The African Commission on Human and Peoples’ Rights (ACHPR) is a regional human rights body charged with the protection and promotion of human rights on the continent. NGOs apply for Observer Status to be able to attend ACHPR sessions and engage with Commissioners – reporting on human rights violations in their countries and doing the work of holding their governments accountable.
The Coalition of African Lesbians (CAL), a feminist, activist and pan Africanist network committed to advancing freedom, justice and bodily autonomy for all women on the African continent, embarked on a 7 year journey to be able to advance and give voice to women’s and sexuality rights at the ACHPR. Victory was short lived when in 2018, the ACHPR, mandated by the Executive Council of the African Union, effectively withdrew CALs Observer Status citing that CALs work did not speak to African Values as enshrined in the African Charter – the document underpinning the work of the ACHPR.
The advancements of women’s and sexuality rights on the continent and indeed in spaces such as the ACHPR continues to be an uphill battle especially when the language of African and family values and Africanness are evoked to alienate, marginalise, malign, and demonise identities seen as deviant – Lesbian, Bisexual, Queer, sex workers, women seeking seeking abortion – women and people who do not conform to what many, including bodies built for the protection of human rights for all, feel are traditional notions of womanhood.
The fight for the recognition of sexuality rights and legitimate rights is further complicated by the interference of African States in a human rights mechanisms that is meant to be independent. For example, the interferance of the Executive Council of the African Union in the operations and decisions made by the ACHPR, such as the mandate to withdraw the observer status of the only organisation exclusively representing the voices and experiences of Lesbian, Bisexual and Queer women on the continent, enables States to escape accountability and continue to enact repressive and violent laws. One of the many rights being curtailed and denied by such interference is the freedom of assembly and association. In Nigeria, for example, the Same Sex Prohibition Act goes beyond restricting consensual same sex sexual activity and directly impacts, polices and criminalises the ways in which people organising around sexuality and LGBT rights are able to organise, source and receive funding and form partnerships.
Organisations and collectives have, however, developed strategies to mitigate backlash in-country as well as at regional human rights bodies.

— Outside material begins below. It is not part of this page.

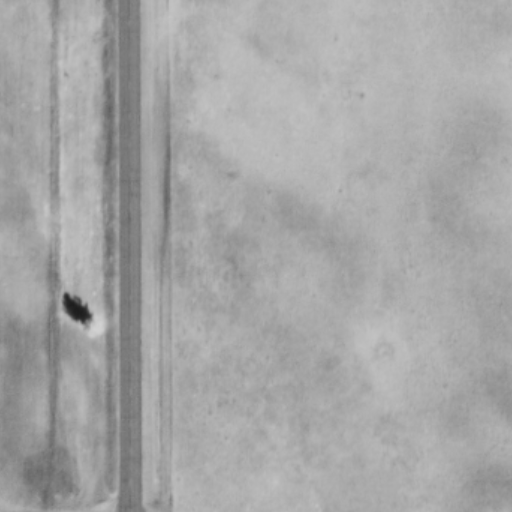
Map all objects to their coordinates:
road: (128, 256)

Organisations and collectives working on sexuality and LGBT rights are analysing the legal, social, political and economic ramifications of regional and in-country contexts and linking a number of social justice issues to directly challenge oppression and violence and hold States and human rights bodies accountable. The success of these strategies hinges on a number of things including societies that are aware of and understand the interconnectedness of violence and oppression; the wellness and wellbeing of human rights defenders and organisations and the ability to directly challenge institutions of power without the fear of reprisals.
“Whenever we speak against our countries, whenever we go against the status quo – what happens? People disappear, organisations get shut down, they get raided, people get arrested. We know this. We have seen this.” – CAL
The struggle for all people to be able to freely exercise their right to bodily autonomy is happening at multiple levels of society and therefore requires multiple levels of interventions from multiple actors. Institutions of oppression, like the nation state, are actively fighting against and creating counter strategies to curtail equality and equity and we can no longer afford, as activists or citizens, to see our struggles as separate.